▸ **Problem**: Every record below should be transcribed exactly. Omit the images.

▸ **Input for this task**:
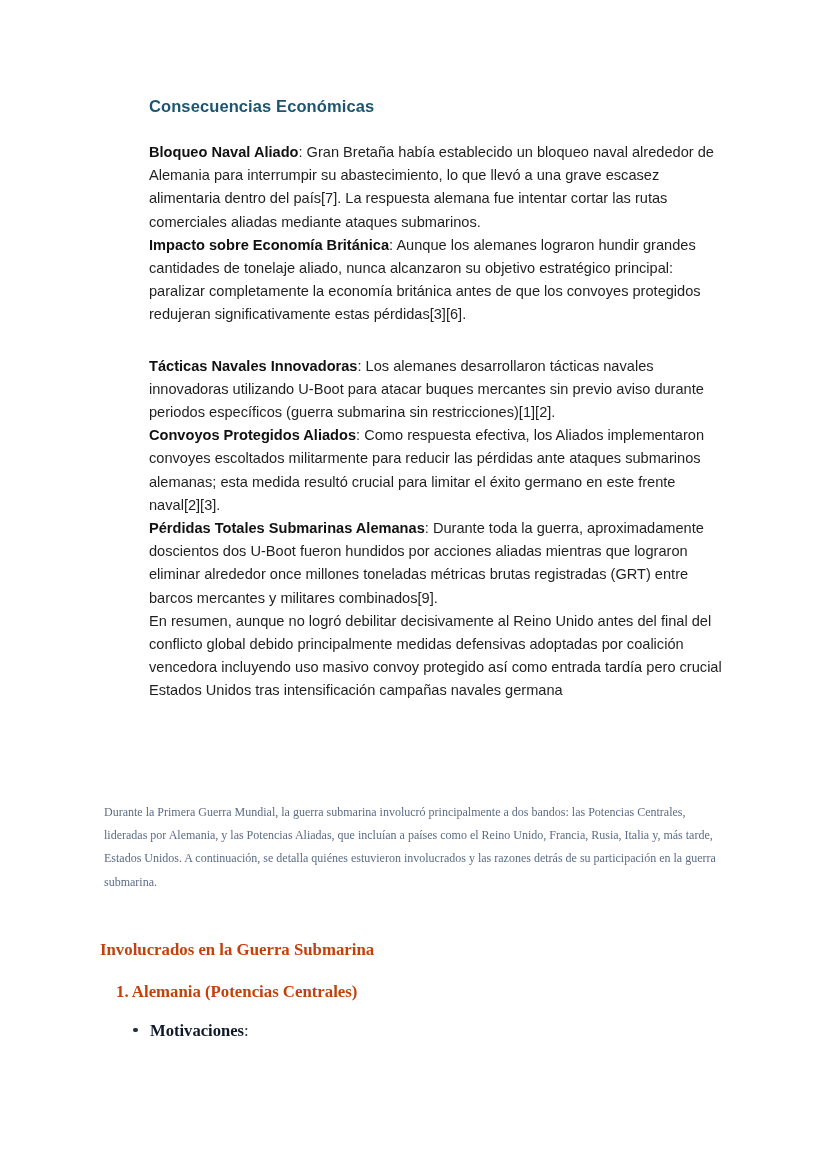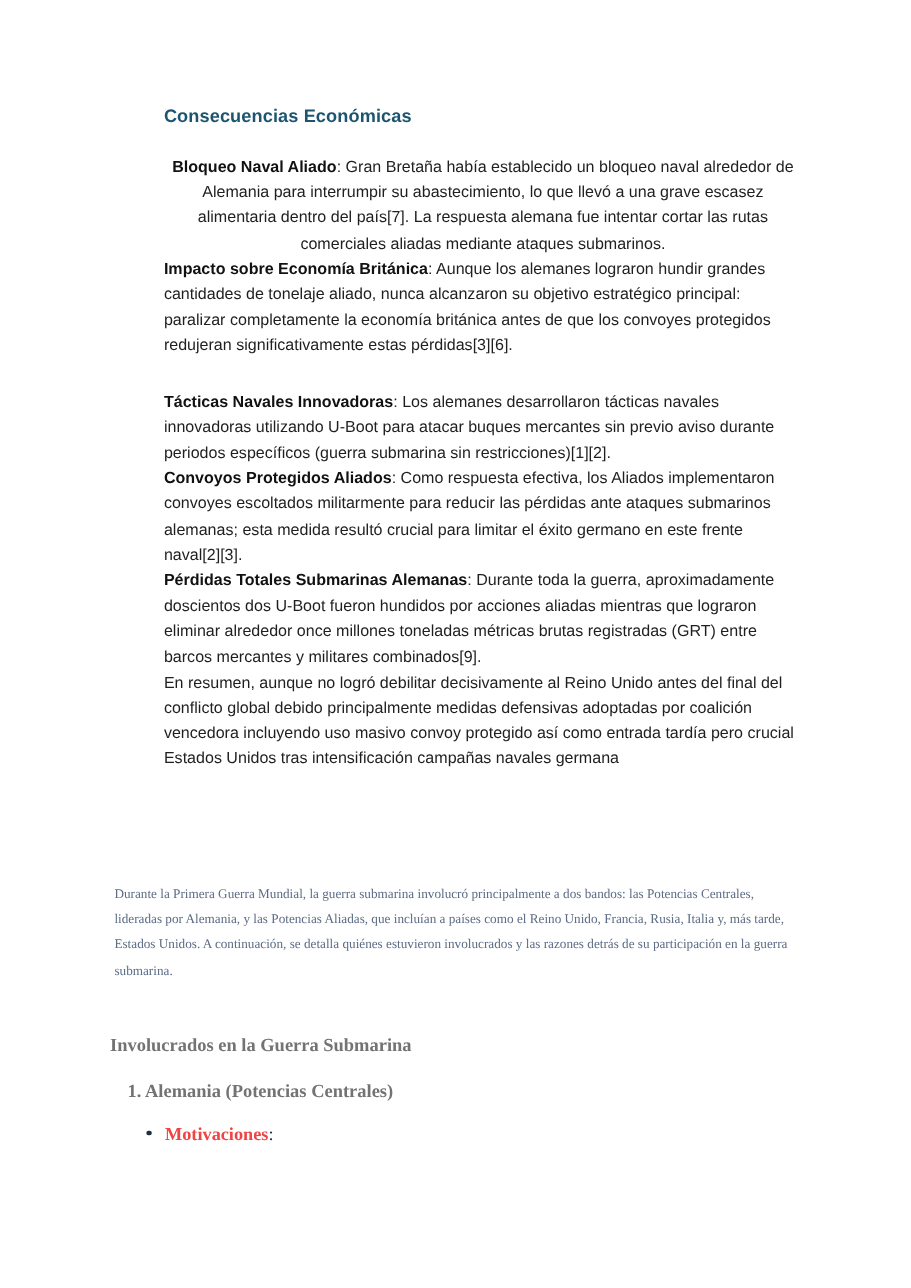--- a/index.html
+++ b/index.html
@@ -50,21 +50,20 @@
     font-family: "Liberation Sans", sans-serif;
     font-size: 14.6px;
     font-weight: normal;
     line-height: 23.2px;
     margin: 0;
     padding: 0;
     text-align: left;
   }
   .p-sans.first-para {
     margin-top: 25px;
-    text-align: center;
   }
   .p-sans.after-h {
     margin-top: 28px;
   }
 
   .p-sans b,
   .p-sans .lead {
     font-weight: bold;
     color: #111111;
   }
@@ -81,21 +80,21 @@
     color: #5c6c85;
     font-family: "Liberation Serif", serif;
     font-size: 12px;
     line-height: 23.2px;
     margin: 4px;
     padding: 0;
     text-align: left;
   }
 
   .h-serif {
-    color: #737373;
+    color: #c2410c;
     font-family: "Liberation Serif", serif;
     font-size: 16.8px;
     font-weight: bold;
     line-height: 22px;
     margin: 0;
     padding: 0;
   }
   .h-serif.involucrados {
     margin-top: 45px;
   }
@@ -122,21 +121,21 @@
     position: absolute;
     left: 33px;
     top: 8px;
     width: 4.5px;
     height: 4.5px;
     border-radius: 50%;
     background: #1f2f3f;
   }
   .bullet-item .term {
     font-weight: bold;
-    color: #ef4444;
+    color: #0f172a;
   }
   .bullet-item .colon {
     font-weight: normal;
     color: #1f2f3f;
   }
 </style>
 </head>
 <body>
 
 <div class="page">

▸ **Response**:
--- a/index.html
+++ b/index.html
@@ -50,21 +50,20 @@
     font-family: "Liberation Sans", sans-serif;
     font-size: 14.6px;
     font-weight: normal;
     line-height: 23.2px;
     margin: 0;
     padding: 0;
     text-align: left;
   }
   .p-sans.first-para {
     margin-top: 25px;
-    text-align: center;
   }
   .p-sans.after-h {
     margin-top: 28px;
   }
 
   .p-sans b,
   .p-sans .lead {
     font-weight: bold;
     color: #111111;
   }
@@ -81,21 +80,21 @@
     color: #5c6c85;
     font-family: "Liberation Serif", serif;
     font-size: 12px;
     line-height: 23.2px;
     margin: 4px;
     padding: 0;
     text-align: left;
   }
 
   .h-serif {
-    color: #737373;
+    color: #c2410c;
     font-family: "Liberation Serif", serif;
     font-size: 16.8px;
     font-weight: bold;
     line-height: 22px;
     margin: 0;
     padding: 0;
   }
   .h-serif.involucrados {
     margin-top: 45px;
   }
@@ -122,21 +121,21 @@
     position: absolute;
     left: 33px;
     top: 8px;
     width: 4.5px;
     height: 4.5px;
     border-radius: 50%;
     background: #1f2f3f;
   }
   .bullet-item .term {
     font-weight: bold;
-    color: #ef4444;
+    color: #0f172a;
   }
   .bullet-item .colon {
     font-weight: normal;
     color: #1f2f3f;
   }
 </style>
 </head>
 <body>
 
 <div class="page">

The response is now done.